Thirty-five to 40 neighborhoods a week now contact the company from around the nation, and city residents have come to expect accurate, useful civic links online, he said. It’s a gratifying, community-building fulfillment of lofty predictions made only 10 to 15 years ago.

Yet Pinkowitz strives to wall off his young children from computers and other technology. He’s keeping his cellphone decidedly stupid for now.

“I really believe that there’s information overload, and that impinges on wisdom and perspective,” Pinkowitz said. “Everyone will have to make these decisions, because I don’t know that there are gray areas anymore. You’re either accessible all the time, or inaccessible.”

Our diversions have become more accessible than ever — a tidal shift that began with the rise of the Napster free file-sharing model at the turn of the decade, and morphed into the combination of free and paid-for online music available today.

The introduction of the iPod in 2001 and the array of mp3 players in its wake set the stage for a new way of consuming music — and later, video — without interference from any media gatekeeper, observes Heather Browne, whose Colorado Springs- based has attracted music fans over the last four years.

“Whether you’re reading on a music blog why this ‘common person’ loves that song or watching uploaded video from a concert on YouTube, it’s this primacy of experience that people seem to want,” Browne says. “There seems to be this quest for authenticity.”

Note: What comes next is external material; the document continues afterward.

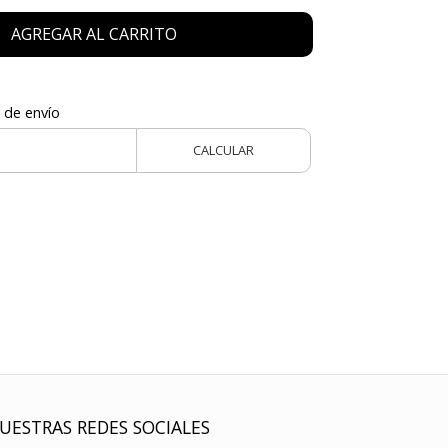
AGREGAR AL CARRITO
 de envío
CALCULAR
UESTRAS REDES SOCIALES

Technology has driven us away from the album concept to become a “song-based culture,” she notes, as we download only what we want, virtually as soon as we realize we want it. But it also has reinvigorated our ability to consume music.

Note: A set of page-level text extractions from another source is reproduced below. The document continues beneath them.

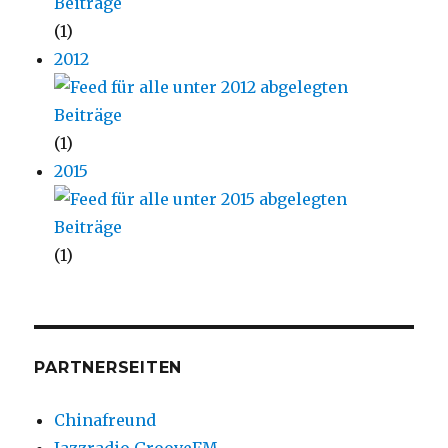
(1)
2012
(1)
2015
(1)
PARTNERSEITEN
Chinafreund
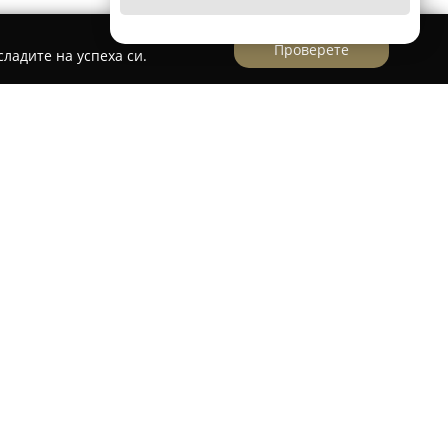
Проверете
ладите на успеха си.
 игрални клубове в София е
Luxor Gaming
шно от 1991 година и се отличава с богат опит
та на забавленията. В клуба присъства
ти, сред които се открояват различни слот и
вящи възможност за участие в прогресивни и
зможност за други атрактивни бонус игри.
тат на комфортна атмосфера и професионално
за приятно прекарване на времето в игралния
а Luxor Gaming Club се нареждат и седмичните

“It’s not that musicians are doing anything different, but people are consuming it in bits and pieces rather than as a whole,” she says. “I feel like there’s this immense amount of music to listen to, and people coincidentally — paradoxically — have less patience to sit with music. We skip around more.”

On the horizon

The decade also launched a host of innovations that may not be fulfilled until late in the coming decade, but whose possibilities seem unlimited.

With the 2003 completion of the Human Genome Project, which aimed to identify every gene in human DNA, scientists began the daunting task of trying to sort the deluge of information.

Building computer programs to process all this knowledge is part of what Lawrence Hunter does as director of the Computational Bioscience Program at the University of Colorado Denver School of Medicine.

From his vantage point, it’s hard to overstate what the decade has meant to an area of science that holds such abundant promise.

“It’s an inflection point, the moment we knew that the big change was really going to happen — a genome-scale understanding of life,” Hunter says. “That’s going to affect medicine, the way we try to deal with environmental problems — it’s going to affect everything about life.”

Already, HGP data have contributed to a new understanding of how genetic variability impacts drug dosing. The FDA already tells doctors to consider genetic factors when calculating dosage for blood thinners. Now it’s just a matter of time before the ramifications of the project extend even further into biomedicine and countless other areas.

“We’ve turned the corner,” Hunter says. “We’re not there yet. But we can see it.”